Dans une publication largement relayée sur les réseaux sociaux, Godé Mpoy estime que la progression du franc congolais ne traduit pas nécessairement une amélioration structurelle de l’économie. Il met notamment en avant les difficultés que rencontreraient certaines entreprises pétrolières dont les coûts et les revenus restent fortement exposés aux variations du dollar.
Le secteur est effectivement confronté à une équation complexe. En avril 2026, le gouvernement avait encore révisé les structures de prix des carburants dans les différentes zones d’approvisionnement, sur fond de tensions internationales et de hausse des cours des produits pétroliers. Le litre d’essence avait notamment été porté à 2 640 francs congolais dans la zone Ouest, tandis que le gasoil atteignait 2 635 francs.
Le poids de la logistique
Pour les opérateurs, le problème ne se limite pas au prix affiché à la pompe. Transport, stockage, fiscalité, droits et redevances entrent dans la formation du prix final. La Fédération des entreprises du Congo a d’ailleurs signalé en février plusieurs difficultés liées à la pression fiscale et parafiscale ainsi qu’à l’application de certaines obligations administratives dans le secteur.
Le gouvernement cherche parallèlement à réduire certains coûts et à sécuriser l’approvisionnement. Dans les provinces de l’Est, une nouvelle structure tarifaire adoptée en mai 2026 intègre notamment les coûts logistiques, les marges commerciales et différentes taxes dans le calcul des prix.
Derrière cette bataille autour du taux de change et de la fiscalité se joue aussi la capacité de la RDC à organiser durablement son secteur des hydrocarbures. La première Conférence nationale sur les hydrocarbures, organisée à Lubumbashi en juillet, a justement placé la gouvernance et la sécurité de l’approvisionnement parmi les principaux défis du secteur.

Cette gouvernance comporte également une dimension environnementale. Les choix opérés dans l’exploration, le transport, le stockage et la distribution doivent être accompagnés de mécanismes de prévention des pollutions et de protection des communautés. En RDC, les débats sur les hydrocarbures portent déjà sur la compatibilité entre développement pétrolier, protection des écosystèmes et droits des populations riveraines.

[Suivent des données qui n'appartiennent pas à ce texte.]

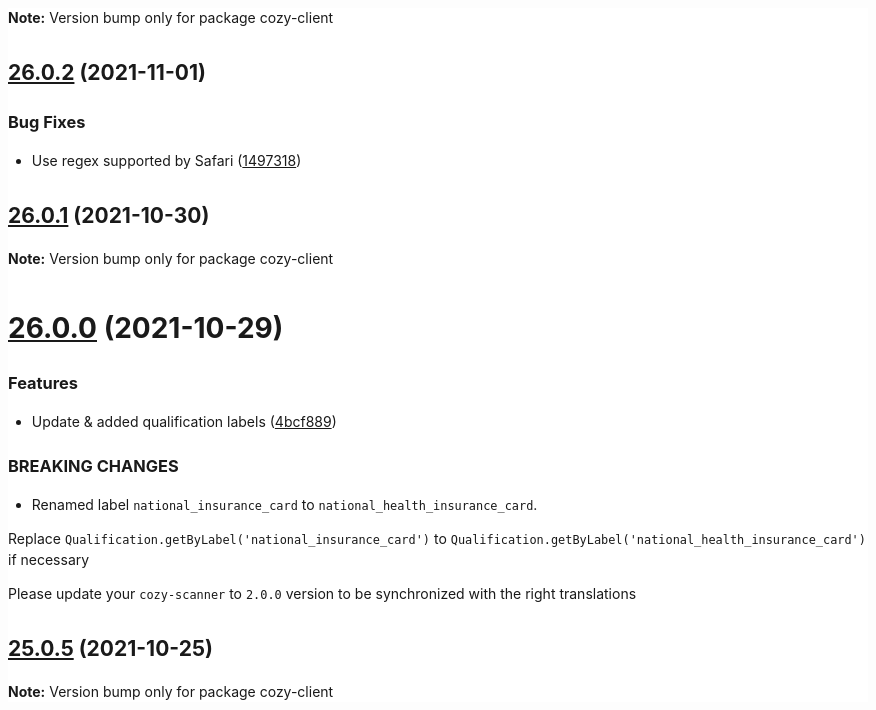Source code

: **Note:** Version bump only for package cozy-client





## [26.0.2](https://github.com/cozy/cozy-client/compare/v26.0.1...v26.0.2) (2021-11-01)


### Bug Fixes

* Use regex supported by Safari ([1497318](https://github.com/cozy/cozy-client/commit/149731833c1830f4091f9361d717413caac4e664))





## [26.0.1](https://github.com/cozy/cozy-client/compare/v26.0.0...v26.0.1) (2021-10-30)

**Note:** Version bump only for package cozy-client





# [26.0.0](https://github.com/cozy/cozy-client/compare/v25.1.0...v26.0.0) (2021-10-29)


### Features

* Update & added qualification labels ([4bcf889](https://github.com/cozy/cozy-client/commit/4bcf889054ab3bf58c24d92ad179f94aad6d3d20))


### BREAKING CHANGES

* Renamed label `national_insurance_card`
to `national_health_insurance_card`.

Replace `Qualification.getByLabel('national_insurance_card')` to
`Qualification.getByLabel('national_health_insurance_card')`
if necessary

Please update your `cozy-scanner` to `2.0.0` version
to be synchronized with the right translations





## [25.0.5](https://github.com/cozy/cozy-client/compare/v25.0.4...v25.0.5) (2021-10-25)

**Note:** Version bump only for package cozy-client
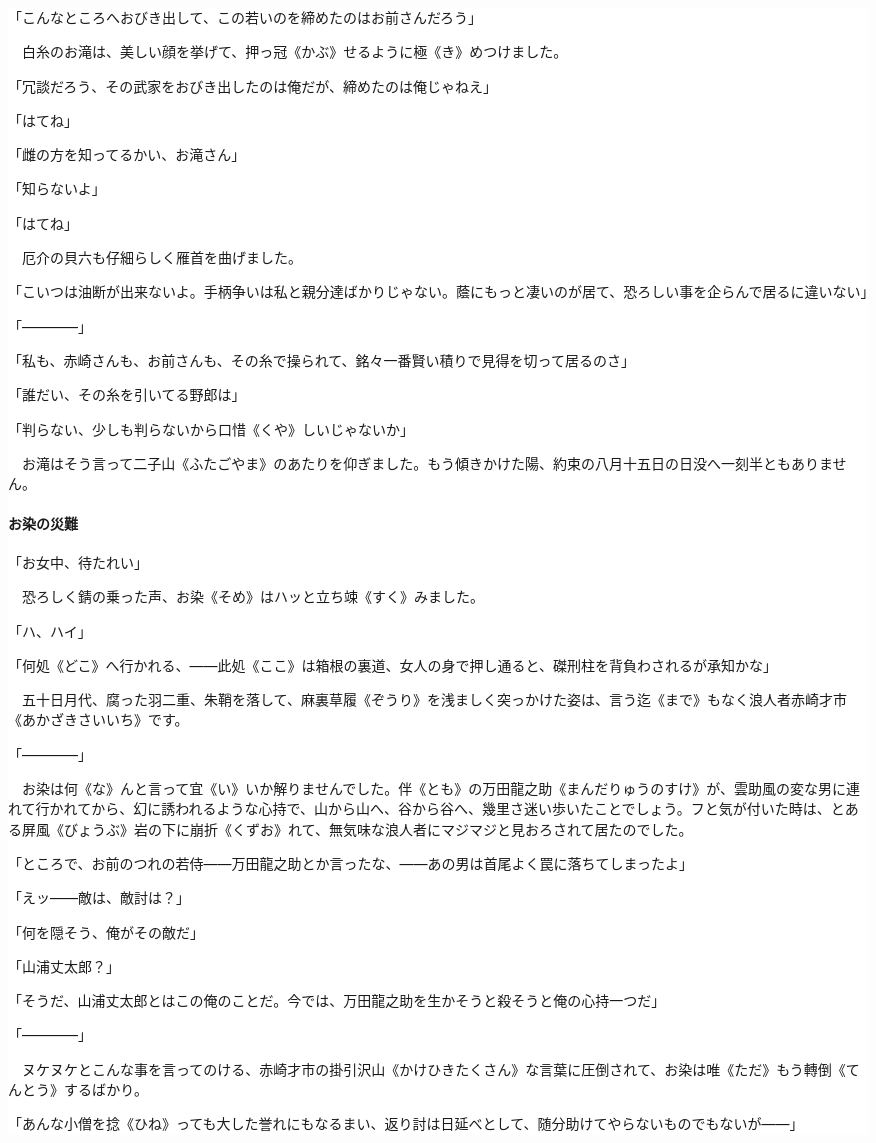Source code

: 「こんなところへおびき出して、この若いのを締めたのはお前さんだろう」

　白糸のお滝は、美しい顔を挙げて、押っ冠《かぶ》せるように極《き》めつけました。

「冗談だろう、その武家をおびき出したのは俺だが、締めたのは俺じゃねえ」

「はてね」

「雌の方を知ってるかい、お滝さん」

「知らないよ」

「はてね」

　厄介の貝六も仔細らしく雁首を曲げました。

「こいつは油断が出来ないよ。手柄争いは私と親分達ばかりじゃない。蔭にもっと凄いのが居て、恐ろしい事を企らんで居るに違いない」

「――――」

「私も、赤崎さんも、お前さんも、その糸で操られて、銘々一番賢い積りで見得を切って居るのさ」

「誰だい、その糸を引いてる野郎は」

「判らない、少しも判らないから口惜《くや》しいじゃないか」

　お滝はそう言って二子山《ふたごやま》のあたりを仰ぎました。もう傾きかけた陽、約束の八月十五日の日没へ一刻半ともありません。



#### お染の災難




「お女中、待たれい」

　恐ろしく錆の乗った声、お染《そめ》はハッと立ち竦《すく》みました。

「ハ、ハイ」

「何処《どこ》へ行かれる、――此処《ここ》は箱根の裏道、女人の身で押し通ると、磔刑柱を背負わされるが承知かな」

　五十日月代、腐った羽二重、朱鞘を落して、麻裏草履《ぞうり》を浅ましく突っかけた姿は、言う迄《まで》もなく浪人者赤崎才市《あかざきさいいち》です。

「――――」

　お染は何《な》んと言って宜《い》いか解りませんでした。伴《とも》の万田龍之助《まんだりゅうのすけ》が、雲助風の変な男に連れて行かれてから、幻に誘われるような心持で、山から山へ、谷から谷へ、幾里さ迷い歩いたことでしょう。フと気が付いた時は、とある屏風《びょうぶ》岩の下に崩折《くずお》れて、無気味な浪人者にマジマジと見おろされて居たのでした。

「ところで、お前のつれの若侍――万田龍之助とか言ったな、――あの男は首尾よく罠に落ちてしまったよ」

「えッ――敵は、敵討は？」

「何を隠そう、俺がその敵だ」

「山浦丈太郎？」

「そうだ、山浦丈太郎とはこの俺のことだ。今では、万田龍之助を生かそうと殺そうと俺の心持一つだ」

「――――」

　ヌケヌケとこんな事を言ってのける、赤崎才市の掛引沢山《かけひきたくさん》な言葉に圧倒されて、お染は唯《ただ》もう轉倒《てんとう》するばかり。

「あんな小僧を捻《ひね》っても大した誉れにもなるまい、返り討は日延べとして、随分助けてやらないものでもないが――」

L’alerte de Godé Mpoy mérite donc d’être replacée dans un débat plus large : comment maintenir un approvisionnement accessible, préserver les équilibres économiques des opérateurs et garantir à l’État des recettes suffisantes, tout en renforçant la transparence et les exigences environnementales ?

Une question d’autant plus stratégique que les documents budgétaires du gouvernement reconnaissent eux-mêmes la vulnérabilité des recettes publiques aux fluctuations des cours du pétrole et aux évolutions du marché international.